*WHAT TO DO*. Reproduce every one of the following rows word for word, with no changes.

*EXERCISE MATERIALS*.
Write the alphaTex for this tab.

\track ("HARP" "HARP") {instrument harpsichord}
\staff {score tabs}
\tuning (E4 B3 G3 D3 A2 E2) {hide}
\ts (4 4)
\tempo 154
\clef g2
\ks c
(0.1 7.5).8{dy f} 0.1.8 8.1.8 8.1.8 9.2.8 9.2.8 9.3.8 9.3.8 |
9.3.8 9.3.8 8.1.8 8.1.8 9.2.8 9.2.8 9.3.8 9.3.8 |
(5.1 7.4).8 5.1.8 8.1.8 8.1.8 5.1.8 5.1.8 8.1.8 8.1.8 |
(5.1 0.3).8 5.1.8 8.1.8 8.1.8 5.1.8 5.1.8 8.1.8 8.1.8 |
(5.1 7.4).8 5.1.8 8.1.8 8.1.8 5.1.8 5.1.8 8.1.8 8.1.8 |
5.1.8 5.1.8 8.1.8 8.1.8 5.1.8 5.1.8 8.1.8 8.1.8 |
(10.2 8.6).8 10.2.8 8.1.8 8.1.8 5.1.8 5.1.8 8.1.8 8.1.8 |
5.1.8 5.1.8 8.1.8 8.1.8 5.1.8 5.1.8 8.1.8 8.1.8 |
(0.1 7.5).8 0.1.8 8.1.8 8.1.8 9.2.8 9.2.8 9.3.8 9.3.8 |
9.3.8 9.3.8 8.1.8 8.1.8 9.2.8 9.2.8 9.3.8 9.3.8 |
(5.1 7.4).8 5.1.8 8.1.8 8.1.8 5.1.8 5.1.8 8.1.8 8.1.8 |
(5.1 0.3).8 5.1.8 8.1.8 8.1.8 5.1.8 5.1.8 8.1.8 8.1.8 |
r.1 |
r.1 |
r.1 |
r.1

*OUTPUT*.
Write the alphaTex for this tab.

\track ("HARP" "HARP") {instrument harpsichord}
\staff {score tabs}
\tuning (E4 B3 G3 D3 A2 E2) {hide}
\ts (4 4)
\tempo 154
\clef g2
\ks c
(0.1 7.5).8{dy f} 0.1.8 8.1.8 8.1.8 9.2.8 9.2.8 9.3.8 9.3.8 |
9.3.8 9.3.8 8.1.8 8.1.8 9.2.8 9.2.8 9.3.8 9.3.8 |
(5.1 7.4).8 5.1.8 8.1.8 8.1.8 5.1.8 5.1.8 8.1.8 8.1.8 |
(5.1 0.3).8 5.1.8 8.1.8 8.1.8 5.1.8 5.1.8 8.1.8 8.1.8 |
(5.1 7.4).8 5.1.8 8.1.8 8.1.8 5.1.8 5.1.8 8.1.8 8.1.8 |
5.1.8 5.1.8 8.1.8 8.1.8 5.1.8 5.1.8 8.1.8 8.1.8 |
(10.2 8.6).8 10.2.8 8.1.8 8.1.8 5.1.8 5.1.8 8.1.8 8.1.8 |
5.1.8 5.1.8 8.1.8 8.1.8 5.1.8 5.1.8 8.1.8 8.1.8 |
(0.1 7.5).8 0.1.8 8.1.8 8.1.8 9.2.8 9.2.8 9.3.8 9.3.8 |
9.3.8 9.3.8 8.1.8 8.1.8 9.2.8 9.2.8 9.3.8 9.3.8 |
(5.1 7.4).8 5.1.8 8.1.8 8.1.8 5.1.8 5.1.8 8.1.8 8.1.8 |
(5.1 0.3).8 5.1.8 8.1.8 8.1.8 5.1.8 5.1.8 8.1.8 8.1.8 |
r.1 |
r.1 |
r.1 |
r.1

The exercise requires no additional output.